> **Text shown**

However, employers have a responsibility to ensure that conditions are “reasonable”, by keeping the temperature at a comfortable level, sometimes known as “thermal comfort” and for providing clean and fresh air.
In addition as employers are required to make a suitable assessment of all risks to the health and safety and take the necessary action – this should include the temperature in a workplace. Any assessment should include considering the work rate; working climate; employee clothing and use of respiratory protective equipment. In preparing the assessment Employers should also consult with employees and their unions to establish sensible means to cope with high temperatures.
There are guidelines for minimum temperatures and Trade Unions have lobbied for corresponding maximum temperature guidelines to be set.

> **Task statement**
Go on with the text about employer duties on workplace temperature, picking up after its final sentence.

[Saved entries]
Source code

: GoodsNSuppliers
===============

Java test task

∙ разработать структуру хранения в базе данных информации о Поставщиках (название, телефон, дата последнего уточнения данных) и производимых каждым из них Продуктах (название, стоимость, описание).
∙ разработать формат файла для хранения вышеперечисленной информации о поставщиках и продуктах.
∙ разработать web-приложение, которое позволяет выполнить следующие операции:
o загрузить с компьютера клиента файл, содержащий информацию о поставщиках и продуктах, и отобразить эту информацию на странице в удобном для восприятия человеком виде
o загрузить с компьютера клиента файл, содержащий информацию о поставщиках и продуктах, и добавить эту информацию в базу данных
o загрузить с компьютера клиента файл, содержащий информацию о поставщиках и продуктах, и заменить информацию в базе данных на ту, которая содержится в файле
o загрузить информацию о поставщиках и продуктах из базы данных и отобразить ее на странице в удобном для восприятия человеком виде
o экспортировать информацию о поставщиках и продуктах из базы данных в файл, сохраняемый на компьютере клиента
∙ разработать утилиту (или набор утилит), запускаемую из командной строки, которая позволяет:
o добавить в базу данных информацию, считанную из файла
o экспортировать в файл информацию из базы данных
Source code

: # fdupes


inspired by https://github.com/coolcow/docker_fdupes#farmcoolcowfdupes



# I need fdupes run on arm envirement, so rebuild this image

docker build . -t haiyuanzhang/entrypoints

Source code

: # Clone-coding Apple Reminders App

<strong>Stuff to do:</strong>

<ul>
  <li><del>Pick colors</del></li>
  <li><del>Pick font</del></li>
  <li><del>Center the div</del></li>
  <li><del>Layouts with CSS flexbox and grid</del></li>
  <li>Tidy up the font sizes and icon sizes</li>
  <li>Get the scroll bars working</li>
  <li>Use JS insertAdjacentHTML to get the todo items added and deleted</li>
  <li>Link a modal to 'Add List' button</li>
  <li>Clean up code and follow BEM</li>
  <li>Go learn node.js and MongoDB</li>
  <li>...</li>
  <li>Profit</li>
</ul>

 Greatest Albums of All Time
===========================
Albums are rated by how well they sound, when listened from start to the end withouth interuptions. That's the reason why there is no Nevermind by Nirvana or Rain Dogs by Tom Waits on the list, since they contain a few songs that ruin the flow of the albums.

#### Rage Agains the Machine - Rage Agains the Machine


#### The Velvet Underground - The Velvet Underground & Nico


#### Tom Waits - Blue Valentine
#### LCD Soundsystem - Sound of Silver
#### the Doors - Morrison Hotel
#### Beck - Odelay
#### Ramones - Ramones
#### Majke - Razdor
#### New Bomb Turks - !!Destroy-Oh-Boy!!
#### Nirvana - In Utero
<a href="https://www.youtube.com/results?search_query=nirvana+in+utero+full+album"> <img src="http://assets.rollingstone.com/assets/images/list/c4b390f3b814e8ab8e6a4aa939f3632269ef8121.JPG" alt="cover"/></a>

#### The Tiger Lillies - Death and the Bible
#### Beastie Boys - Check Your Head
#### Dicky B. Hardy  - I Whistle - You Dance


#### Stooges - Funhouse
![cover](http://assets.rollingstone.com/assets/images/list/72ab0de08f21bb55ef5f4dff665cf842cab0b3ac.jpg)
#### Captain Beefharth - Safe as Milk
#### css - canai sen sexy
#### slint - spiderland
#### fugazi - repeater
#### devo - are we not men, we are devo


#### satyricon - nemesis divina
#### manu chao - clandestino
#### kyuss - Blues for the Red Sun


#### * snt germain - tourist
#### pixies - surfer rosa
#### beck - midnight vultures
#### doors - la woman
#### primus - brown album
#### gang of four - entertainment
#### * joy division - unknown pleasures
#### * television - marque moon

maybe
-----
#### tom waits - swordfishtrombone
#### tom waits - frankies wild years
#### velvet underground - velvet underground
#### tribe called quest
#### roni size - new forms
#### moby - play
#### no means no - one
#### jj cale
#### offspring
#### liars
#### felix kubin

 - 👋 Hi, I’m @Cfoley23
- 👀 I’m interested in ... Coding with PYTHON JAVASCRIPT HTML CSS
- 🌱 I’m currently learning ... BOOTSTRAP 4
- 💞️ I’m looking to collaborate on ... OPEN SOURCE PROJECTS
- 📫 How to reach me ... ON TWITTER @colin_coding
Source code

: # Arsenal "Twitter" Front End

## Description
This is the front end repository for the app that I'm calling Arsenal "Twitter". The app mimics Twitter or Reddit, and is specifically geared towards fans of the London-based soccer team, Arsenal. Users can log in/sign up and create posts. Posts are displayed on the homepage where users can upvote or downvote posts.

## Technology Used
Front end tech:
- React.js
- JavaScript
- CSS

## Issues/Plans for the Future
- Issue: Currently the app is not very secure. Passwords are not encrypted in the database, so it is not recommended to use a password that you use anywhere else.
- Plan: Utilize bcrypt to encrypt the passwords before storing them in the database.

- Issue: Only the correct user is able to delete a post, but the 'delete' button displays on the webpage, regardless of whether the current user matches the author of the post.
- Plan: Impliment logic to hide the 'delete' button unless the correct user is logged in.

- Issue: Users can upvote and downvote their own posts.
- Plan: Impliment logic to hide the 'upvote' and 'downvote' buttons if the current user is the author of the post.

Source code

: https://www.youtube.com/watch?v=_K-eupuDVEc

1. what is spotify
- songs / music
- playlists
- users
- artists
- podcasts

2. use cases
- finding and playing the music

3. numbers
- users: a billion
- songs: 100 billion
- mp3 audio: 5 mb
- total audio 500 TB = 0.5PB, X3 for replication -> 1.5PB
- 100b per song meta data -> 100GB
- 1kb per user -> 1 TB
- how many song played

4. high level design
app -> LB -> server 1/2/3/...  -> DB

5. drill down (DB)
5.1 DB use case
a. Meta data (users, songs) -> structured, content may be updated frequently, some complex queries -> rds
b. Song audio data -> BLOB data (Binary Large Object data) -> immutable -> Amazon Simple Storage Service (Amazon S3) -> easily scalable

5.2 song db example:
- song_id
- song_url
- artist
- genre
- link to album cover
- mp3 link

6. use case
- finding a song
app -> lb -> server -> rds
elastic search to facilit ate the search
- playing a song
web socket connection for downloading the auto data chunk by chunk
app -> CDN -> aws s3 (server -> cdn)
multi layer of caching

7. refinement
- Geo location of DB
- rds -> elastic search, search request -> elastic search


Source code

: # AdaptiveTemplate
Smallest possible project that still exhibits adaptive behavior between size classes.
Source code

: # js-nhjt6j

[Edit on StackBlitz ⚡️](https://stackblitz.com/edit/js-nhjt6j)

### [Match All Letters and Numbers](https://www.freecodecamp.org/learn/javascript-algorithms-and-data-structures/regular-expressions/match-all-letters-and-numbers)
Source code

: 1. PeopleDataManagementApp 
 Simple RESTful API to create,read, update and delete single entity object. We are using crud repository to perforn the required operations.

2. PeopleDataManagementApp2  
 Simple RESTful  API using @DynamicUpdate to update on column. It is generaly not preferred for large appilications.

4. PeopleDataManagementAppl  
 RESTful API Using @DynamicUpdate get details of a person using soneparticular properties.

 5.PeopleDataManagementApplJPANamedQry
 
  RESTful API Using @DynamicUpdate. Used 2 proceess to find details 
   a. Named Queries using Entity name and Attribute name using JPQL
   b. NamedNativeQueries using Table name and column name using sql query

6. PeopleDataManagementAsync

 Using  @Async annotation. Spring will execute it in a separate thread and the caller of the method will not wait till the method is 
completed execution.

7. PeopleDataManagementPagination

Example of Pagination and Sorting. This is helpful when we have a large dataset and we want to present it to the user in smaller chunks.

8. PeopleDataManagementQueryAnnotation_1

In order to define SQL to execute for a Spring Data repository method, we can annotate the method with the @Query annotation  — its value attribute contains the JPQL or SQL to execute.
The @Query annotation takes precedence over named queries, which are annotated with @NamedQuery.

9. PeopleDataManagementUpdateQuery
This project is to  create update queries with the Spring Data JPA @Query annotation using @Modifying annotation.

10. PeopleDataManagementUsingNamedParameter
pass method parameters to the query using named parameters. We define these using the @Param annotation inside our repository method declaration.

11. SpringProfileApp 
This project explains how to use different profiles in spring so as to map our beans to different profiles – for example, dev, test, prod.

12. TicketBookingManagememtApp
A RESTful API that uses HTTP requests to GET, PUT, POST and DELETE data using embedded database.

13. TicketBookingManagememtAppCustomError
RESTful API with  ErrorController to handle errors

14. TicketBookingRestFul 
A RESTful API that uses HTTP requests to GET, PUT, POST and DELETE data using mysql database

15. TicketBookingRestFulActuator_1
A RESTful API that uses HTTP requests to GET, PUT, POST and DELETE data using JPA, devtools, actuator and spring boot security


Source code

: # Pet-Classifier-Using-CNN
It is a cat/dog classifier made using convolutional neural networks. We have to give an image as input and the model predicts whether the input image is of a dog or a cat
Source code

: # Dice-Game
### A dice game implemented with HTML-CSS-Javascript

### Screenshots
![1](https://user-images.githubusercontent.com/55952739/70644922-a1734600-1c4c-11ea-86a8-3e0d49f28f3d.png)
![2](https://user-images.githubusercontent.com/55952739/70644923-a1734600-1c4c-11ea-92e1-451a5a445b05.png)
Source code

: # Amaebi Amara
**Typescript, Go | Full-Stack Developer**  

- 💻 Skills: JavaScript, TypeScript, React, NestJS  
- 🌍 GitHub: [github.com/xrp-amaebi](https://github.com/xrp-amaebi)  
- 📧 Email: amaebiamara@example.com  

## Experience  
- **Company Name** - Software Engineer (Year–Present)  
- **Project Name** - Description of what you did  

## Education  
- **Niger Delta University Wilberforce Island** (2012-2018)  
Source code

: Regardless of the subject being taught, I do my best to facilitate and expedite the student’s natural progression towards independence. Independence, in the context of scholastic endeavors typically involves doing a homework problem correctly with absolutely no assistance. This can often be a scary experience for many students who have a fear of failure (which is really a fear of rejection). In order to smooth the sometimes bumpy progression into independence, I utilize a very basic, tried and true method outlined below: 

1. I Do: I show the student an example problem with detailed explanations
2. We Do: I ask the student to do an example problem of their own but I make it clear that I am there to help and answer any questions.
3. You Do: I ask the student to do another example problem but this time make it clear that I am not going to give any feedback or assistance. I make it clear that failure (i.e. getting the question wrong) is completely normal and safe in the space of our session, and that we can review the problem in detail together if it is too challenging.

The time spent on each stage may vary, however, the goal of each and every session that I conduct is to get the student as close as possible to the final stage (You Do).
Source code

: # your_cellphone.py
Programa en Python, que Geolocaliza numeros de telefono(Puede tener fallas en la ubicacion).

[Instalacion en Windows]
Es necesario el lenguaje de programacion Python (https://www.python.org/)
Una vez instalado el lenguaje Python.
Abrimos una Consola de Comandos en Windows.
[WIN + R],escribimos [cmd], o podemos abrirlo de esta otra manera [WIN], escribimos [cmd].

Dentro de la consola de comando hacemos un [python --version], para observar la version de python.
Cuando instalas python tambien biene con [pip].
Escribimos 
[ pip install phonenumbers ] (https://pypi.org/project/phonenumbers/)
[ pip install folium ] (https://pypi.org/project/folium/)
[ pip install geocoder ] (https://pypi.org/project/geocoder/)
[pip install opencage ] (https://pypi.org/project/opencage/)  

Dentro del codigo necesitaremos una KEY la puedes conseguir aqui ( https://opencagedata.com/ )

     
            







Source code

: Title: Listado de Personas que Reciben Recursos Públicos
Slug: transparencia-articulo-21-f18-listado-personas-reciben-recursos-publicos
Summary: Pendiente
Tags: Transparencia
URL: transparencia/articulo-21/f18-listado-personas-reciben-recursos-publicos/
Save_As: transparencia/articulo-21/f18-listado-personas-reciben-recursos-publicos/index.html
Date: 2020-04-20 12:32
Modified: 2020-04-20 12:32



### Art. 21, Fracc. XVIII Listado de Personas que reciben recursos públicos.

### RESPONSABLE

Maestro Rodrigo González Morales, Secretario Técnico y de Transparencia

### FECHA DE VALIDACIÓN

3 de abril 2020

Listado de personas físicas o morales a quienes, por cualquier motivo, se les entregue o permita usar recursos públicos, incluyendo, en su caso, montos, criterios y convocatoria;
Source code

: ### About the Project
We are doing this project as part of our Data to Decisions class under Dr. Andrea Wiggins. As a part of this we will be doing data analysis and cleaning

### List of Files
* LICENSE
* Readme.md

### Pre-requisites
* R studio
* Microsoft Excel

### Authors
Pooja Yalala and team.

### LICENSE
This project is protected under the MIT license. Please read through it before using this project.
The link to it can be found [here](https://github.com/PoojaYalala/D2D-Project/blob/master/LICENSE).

> **Answer space**
The Health and Safety Executive (the HSE) explains that a meaningful legally binding maximum temperature cannot be set because of the uniquely hot conditions present in certain roles e.g. glass works or foundries,” where it is still possible to work safely with appropriate controls. They also point out that there other issues of significance as well as air temperature – such as environmental factors (eg humidity and sources of heat in the workplace) which combine with personal factors (eg clothing) and work-related factors (eg the physically demanding nature of the work) to influence a worker’s thermal comfort.
The TUC has proposed that maximum temperatures be set at 30 °C or 27°C for people doing strenuous work. It emphases that this is an absolute maximum and that even if the temperature is slightly below that, employers should still attempt to reduce temperatures if they get above 24°C and workers feel uncomfortable.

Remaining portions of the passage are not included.